TUDO A POSTOS para mais um Intercéltico. A música folk de raiz celta regressa à cidade do Porto na 10ª edição deste festival que hoje tem início, pelas 22h, com concertos dos portugueses Adufe e dos espanhóis Celtas Cortos. O programa do fim-de-semana continua no sábado com espetáculos do galego Xosé Manuel Budiño e dos irlandeses Dervish, terminando no domingo com os Tri Yann, oriundos da Bretanha.
Este ano o Intercéltico voltou a trocar de local. Depois dos primórdios no Teatro Rivoli, de uma larga estadia no Cinema do Terço e do regresso, o ano passado, a um Rivoli remodelado, o festival tem lugar no Coliseu, sala maior, capaz de transmitir ao evento uma outra dimensão.
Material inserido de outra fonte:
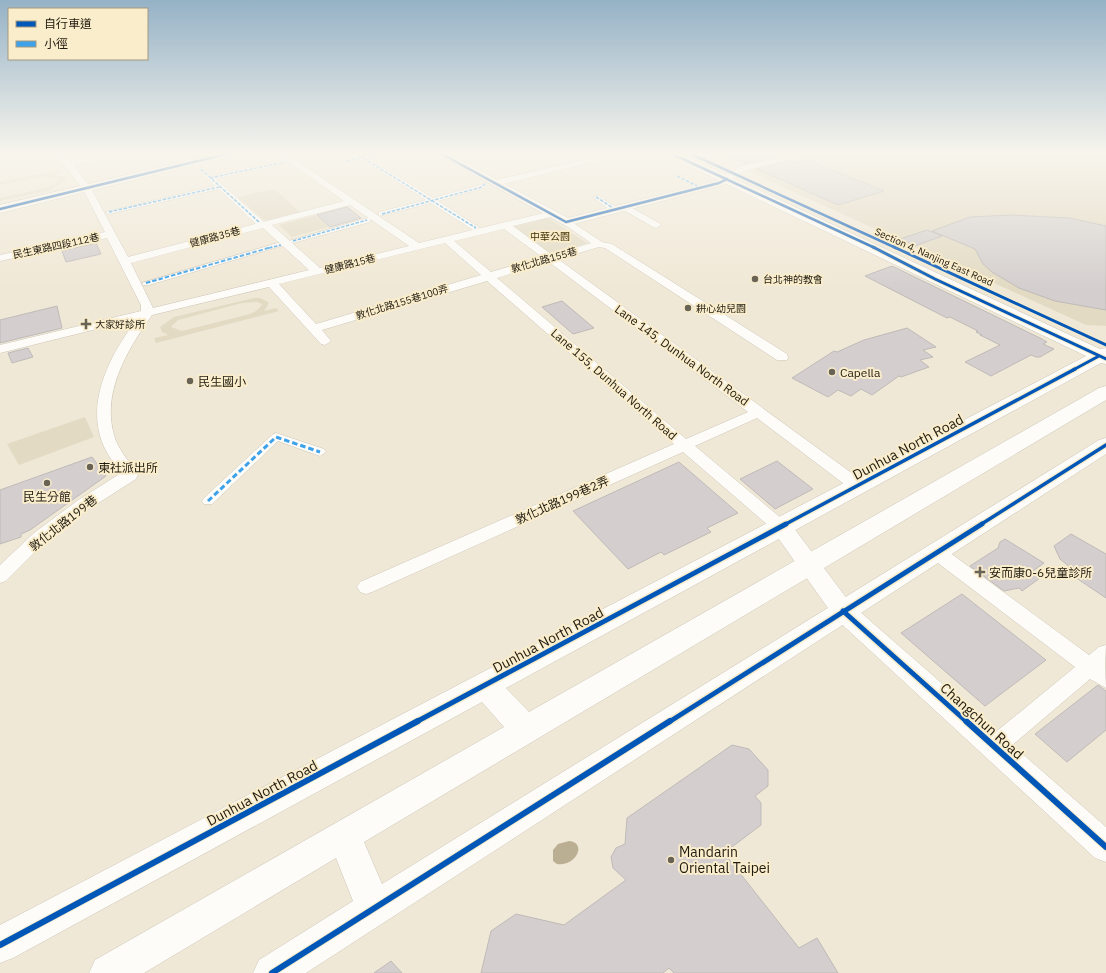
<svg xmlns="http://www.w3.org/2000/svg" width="1106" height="973" viewBox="0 0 1106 973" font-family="'IBM Plex Sans','Noto Sans TC',sans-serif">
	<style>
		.green { fill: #e2dac3; fill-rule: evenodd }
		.water { fill: #baaf92 }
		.building { fill: #d4cfce; stroke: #bebab8 }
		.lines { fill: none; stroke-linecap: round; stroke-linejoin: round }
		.pedestrian-casing { stroke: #cdc6b8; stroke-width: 1 }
		.minor-casing { stroke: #cdc6b8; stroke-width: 1 }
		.tertiary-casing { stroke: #cdc6b8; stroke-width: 1 }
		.secondary-casing { stroke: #cdc6b8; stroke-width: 1 }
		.pedestrian { fill: #fdfcf9; fill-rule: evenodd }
		.minor { fill: #fdfcf9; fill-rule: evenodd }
		.tertiary { fill: #fdfcf9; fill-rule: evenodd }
		.secondary { fill: #fdfcf9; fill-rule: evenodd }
		.quiet-far2 { stroke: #3da2ea; stroke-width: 1.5; stroke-dasharray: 3.5 1.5; stroke-linecap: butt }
		.quiet-far1 { stroke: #3da2ea; stroke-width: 2; stroke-dasharray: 4.5 2; stroke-linecap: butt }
		.quiet { stroke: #3da2ea; stroke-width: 3; stroke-dasharray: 5.5 3; stroke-linecap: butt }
		.cycleway-far4-casing { stroke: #faedcc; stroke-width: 4 }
		.cycleway-far3-casing { stroke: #faedcc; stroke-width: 5 }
		.cycleway-far2-casing { stroke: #faedcc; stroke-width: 6 }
		.cycleway-far1-casing { stroke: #faedcc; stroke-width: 8 }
		.cycleway-casing { stroke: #faedcc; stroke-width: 8 }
		.cycleway-far4 { stroke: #0057b8; stroke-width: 2.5 }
		.cycleway-far3 { stroke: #0057b8; stroke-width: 3 }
		.cycleway-far2 { stroke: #0057b8; stroke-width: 3.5 }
		.cycleway-far1 { stroke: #0057b8; stroke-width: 5 }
		.cycleway { stroke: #0057b8; stroke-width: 6 }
		.poi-dot { fill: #696355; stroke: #faedcc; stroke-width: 1.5 }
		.labels { text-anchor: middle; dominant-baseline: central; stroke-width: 4; stroke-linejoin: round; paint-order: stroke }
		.far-park-label { font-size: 10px; fill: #423304; stroke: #faedcc }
		.far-street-label { font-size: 10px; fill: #201b0f; stroke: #faedcc }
		.far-poi-label { font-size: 10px; fill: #201b0f; stroke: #faedcc; text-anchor: start }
		.street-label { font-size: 12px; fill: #201b0f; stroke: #faedcc }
		.poi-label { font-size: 12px; fill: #201b0f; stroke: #faedcc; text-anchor: start }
		.near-street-label { font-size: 14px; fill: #201b0f; stroke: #faedcc }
		.near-poi-label { font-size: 14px; fill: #201b0f; stroke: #faedcc; text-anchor: start }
	</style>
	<rect width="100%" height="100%" fill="#f0e8d6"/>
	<path class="green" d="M820 153H1106V326L1086 325 748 171Z
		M60 170 62 172 53 174 65 177 66 180 48 191 0 201V198L49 187 55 184 58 179 50 177H36L0 185V182Z
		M274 189 300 212 265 221 238 197Z
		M316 215 329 227 292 237 279 225Z
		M548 218 587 243 551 254 513 227Z
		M254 298H260L268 302V305L264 311 276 308 279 311 156 343 154 338 168 335 162 332 160 327 174 317ZM257 302 262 304C259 310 255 312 250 314L182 331 171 327 178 320 242 303Z
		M85 417 94 437 19 465 7 444Z"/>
	<path class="water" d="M569 841C588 843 575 867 557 864L553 861V850L558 844Z"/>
	<path class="building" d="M721 153H768L778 157 745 164Z
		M806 160 839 173 884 191 838 205 757 169 788 161 794 163Z
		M347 207 361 218 330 227 317 215Z
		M1011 215 1069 218 1106 226V310L1055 301 1019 288 992 272 983 264 975 249 932 231 970 217Z
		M927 230 942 236 915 246 900 239Z
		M96 243 101 254 66 262 62 251Z
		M892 266 1040 338 1047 342 1043 344 1054 349 1040 357H1036L1031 355 991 376 965 362 1000 345 980 335H982L976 332 978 331 950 317 947 318 865 276Z
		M562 301 594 328 573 334 542 307Z
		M57 306 62 328 0 343V320Z
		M907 328 936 347 923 350 933 357 920 360 929 367 901 377 899 376 872 395 861 389 851 396 838 390 828 397 792 378 834 351 837 352 864 340Z
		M28 348 33 357 12 363 8 353Z
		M92 457 106 476 30 530 21 534V537L0 544V490Z
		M777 461 813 489 775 509 740 479Z
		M679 462 738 513 707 528 711 532 664 555 661 552 628 569 573 511Z
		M1071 534 1106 554V598L1069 573 1070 567 1060 559 1054 546Z
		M1005 539 1044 563 1033 571 1040 578 1022 591 1019 588 1004 591 970 566 998 548 1000 542Z
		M962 594 1046 660 985 706 901 633Z
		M1098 685 1106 691V730L1067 762 1035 734Z
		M732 745 749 749 768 770V786L755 796 761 803V825L724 853 799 948 817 938 838 973H674L669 968 663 973H481L491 931 516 914 564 925 626 880 613 868 611 857 616 848 625 844 627 818Z
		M391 961 402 973H374Z"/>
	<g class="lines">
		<g class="pedestrian-casing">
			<path id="pedestrian" d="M352 153H359L363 155 383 153 367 158 433 198 487 183 488 184 484 188 438 201 480 228 473 230 431 203 379 216V212L426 200 361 159 345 162V160L357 157Z
				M285 160 287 161V163L216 179 263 221V225H257L219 189 109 214 105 212 215 186 199 170V168H203L212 176Z
				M675 175H679L700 186 695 187 675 177Z
				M594 196H598L617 208 610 210 594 198Z
				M367 218H370V222L293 243 289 241Z
				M278 243 285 245 149 285H143L142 283Z
				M276 433 324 449 326 452 320 456 278 441 212 504H204L202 501 204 498 272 435Z"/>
		</g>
		<g class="minor-casing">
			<path id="minor" d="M54 153H62L69 161 109 153H124L120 155 73 165 91 188 128 257 344 201 276 153H285L419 243 552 211 555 212 557 214 555 216 513 226 552 255 591 243 561 222 566 219 569 220 602 242 612 244 787 354 788 357 787 360H777L605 248 599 247 558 259 864 482 866 486 864 490 858 491 852 490 757 418 695 446 788 524 790 528 788 532 782 534 776 532 683 452 372 592 366 594 360 592 357 587 360 582 674 444 487 281 322 330 331 341 325 345 321 344 269 287 152 315C127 350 99 396 116 441 121 453 131 464 138 475L136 479 89 509 46 541 6 581 0 583V565L34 533 77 501 121 473C114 463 106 453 102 442 86 399 112 352 137 319L0 353V345L141 311V305L107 238 0 261V255L105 232 83 189ZM350 205 409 246 320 268 272 225ZM263 228 309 270 153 308 131 263ZM504 229 542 257 491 272 454 241ZM445 243 481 275 316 324 279 284ZM549 262 748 412 686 439 497 278Z
				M615 153H628L496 186 492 183 496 180Z
				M800 153H813L744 171 727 182 723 179 738 167Z
				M625 204 659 223 661 225 656 228 653 227 622 209V205Z
				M936 545 942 547 1089 655 1099 647 1106 645 1105 666 1106 688 1090 679 1002 754 994 757 986 754 983 747 986 740 1075 667 930 557 927 552 930 547Z"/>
		</g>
		<g class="tertiary-casing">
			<path id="tertiary" d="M219 153H236L235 155 0 213V205Z
				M435 153H447L568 218 715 181 727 176 732 179 723 185 566 226Z
				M782 520 790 523 851 604 1106 827V862L1095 858 835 618 771 528 774 523Z"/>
		</g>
		<g class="secondary-casing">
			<path id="secondary" d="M664 153H679L1100 349 1106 348V364L1101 363 506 688 529 712 1099 388 1106 386V400L364 842 382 884 1099 440 1106 438V454L306 973H253L259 960 353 901 336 858 144 973H89L95 960 504 727 482 702 13 958 0 963V925L1086 356 666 155Z"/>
		</g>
		<use href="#pedestrian" class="pedestrian"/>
		<use href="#minor" class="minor"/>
		<use href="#tertiary" class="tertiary"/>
		<use href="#secondary" class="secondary"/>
		<path class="quiet-far2" d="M355 153 476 228
			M347 161 380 153
			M201 169 260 223
			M677 176 697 186
			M210 178 285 162
			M596 197 613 208
			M109 212 219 187
			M382 214 482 187 485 184
			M293 241 367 220
			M269 248 281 245"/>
		<path class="quiet-far1" d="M146 283 272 247"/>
		<path class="quiet" d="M208 501 276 437 320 452"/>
		<g class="cycleway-far4-casing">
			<path id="cycleway-far4" d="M440 153 566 222 719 183 727 179
				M670 153 875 248
				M689 153 896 248
				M0 209 231 153"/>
		</g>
		<g class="cycleway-far3-casing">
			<path id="cycleway-far3" d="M873 247 935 279 1106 359
				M894 247 1106 345
				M1073 370 1099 356"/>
		</g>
		<g class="cycleway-far2-casing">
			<path id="cycleway-far2" d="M784 525 1075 369
				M980 525 1106 445"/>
		</g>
		<g class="cycleway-far1-casing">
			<path id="cycleway-far1" d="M843 611 967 722
				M416 722 786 524
				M669 722 982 524"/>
		</g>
		<g class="cycleway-casing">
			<path id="cycleway" d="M966 721 1106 847
				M0 945 418 721
				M272 973 670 721"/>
		</g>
		<use href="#cycleway-far4" class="cycleway-far4"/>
		<use href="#cycleway-far3" class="cycleway-far3"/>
		<use href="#cycleway-far2" class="cycleway-far2"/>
		<use href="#cycleway-far1" class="cycleway-far1"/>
		<use href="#cycleway" class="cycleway"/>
	</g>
	<linearGradient id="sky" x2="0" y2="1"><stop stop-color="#95b2c6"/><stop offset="0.53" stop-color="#f8f5ed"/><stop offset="1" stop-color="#f8f5ed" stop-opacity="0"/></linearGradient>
	<rect width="1106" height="289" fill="url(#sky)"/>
	<g class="poi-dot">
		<circle cx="755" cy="279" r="4"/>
		<circle cx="688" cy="308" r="4"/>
		<path d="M84 318h4v4h4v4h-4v4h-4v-4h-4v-4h4z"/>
		<circle cx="832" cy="372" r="4"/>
		<circle cx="190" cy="381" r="4"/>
		<circle cx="90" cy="467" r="4"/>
		<circle cx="47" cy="483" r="4"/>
		<path d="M978 566h4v4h4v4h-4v4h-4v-4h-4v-4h4z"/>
		<circle cx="671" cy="860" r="4"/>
	</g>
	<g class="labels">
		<g class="far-park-label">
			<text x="550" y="236">中華公園</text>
		</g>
		<g class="far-street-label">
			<text transform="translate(215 237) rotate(-15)">健康路35巷</text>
			<text transform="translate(56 246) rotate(-12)">民生東路四段112巷</text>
			<text transform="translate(934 257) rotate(24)">Section 4, Nanjing East Road</text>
			<text transform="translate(544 260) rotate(-16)">敦化北路155巷</text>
			<text transform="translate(350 264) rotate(-14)">健康路15巷</text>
			<text transform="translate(402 302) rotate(-17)">敦化北路155巷100弄</text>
		</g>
		<g class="far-poi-label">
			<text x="763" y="279">台北神的教會</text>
			<text x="696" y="308">耕心幼兒園</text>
			<text x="95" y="324">大家好診所</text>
		</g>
		<g class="street-label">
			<text transform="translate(682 355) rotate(36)">Lane 145, Dunhua North Road</text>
			<text transform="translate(614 384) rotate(41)">Lane 155, Dunhua North Road</text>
			<text transform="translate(562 500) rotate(-24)">敦化北路199巷2弄</text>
			<text transform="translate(63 523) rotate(-38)">敦化北路199巷</text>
		</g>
		<g class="poi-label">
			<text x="840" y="372">Capella</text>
			<text x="198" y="381">民生國小</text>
			<text x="98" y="467">東社派出所</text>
			<text x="47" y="496" text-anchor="middle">民生分館</text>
			<text x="989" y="572">安而康0-6兒童診所</text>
		</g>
		<g class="near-street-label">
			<text transform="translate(908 447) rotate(-28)">Dunhua North Road</text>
			<text transform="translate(548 640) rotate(-28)">Dunhua North Road</text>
			<text transform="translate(982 721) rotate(42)">Changchun Road</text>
			<text transform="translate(262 793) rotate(-28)">Dunhua North Road</text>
		</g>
		<g class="near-poi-label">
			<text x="679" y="852">Mandarin<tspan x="679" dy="16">Oriental Taipei</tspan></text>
		</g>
	</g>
	<rect x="8" y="8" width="140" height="52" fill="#faedcc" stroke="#a39980"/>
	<rect x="16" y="21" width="20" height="6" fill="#0057b8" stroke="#a39980"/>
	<text x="44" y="28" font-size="12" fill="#201b0f">自行車道</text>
	<rect x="16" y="41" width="20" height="6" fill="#3da2ea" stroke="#a39980"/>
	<text x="44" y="48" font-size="12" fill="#201b0f">小徑</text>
</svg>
Da programação destaca-se, com larga vantagem sobre a concorrência, a presença dos Dervish, sem sombra de dúvida uma das mais importantes formações de folk irlandesa da atualidade, num regresso ao Intercéltico (onde tocaram em 1994) que constituirá uma merecida apoteose do grupo em Portugal. Longe vão os tempos em que – ainda como quinteto masculino exclusivamente dedicado à interpretação do reportório tradicional de Sligo – os Dervish se assumiam como grupo regional, chamando, em 1989, ao seu álbum de estreia, "The Boys of Sligo". Com a entrada no grupo, dois anos mais tarde, da cantora Cathy Jordan, senhora de uma voz e de um carisma arrasadores (que o diga quem presenciou a sua atuação no Porto, em 1994) tudo se transformou, iniciando-se um período de evolução que levou o grupo ao lugar de proeminência que ocupa hoje. Cathy é a alma e o foco visual de uma banda que soube conciliar a riqueza das raízes irlandesas com uma atitude de músicos urbanos (o que os coloca na mesma linhagem nobre dos Bothy Band, Planxty e De Danann) no sentido de uma perspetivação enriquecedora e modernizante dos modelos tradicionais. Uma estética, simultaneamente de interiorização e festividade, que não cessa de se renovar de álbum para álbum e que, para já, deixou testemunhos tão importantes como "Harmony Hill" (1993), "Playing with Fire" (1995), "At the End of the Day" (1996) e "Live in Palma", este último gravado ao vivo.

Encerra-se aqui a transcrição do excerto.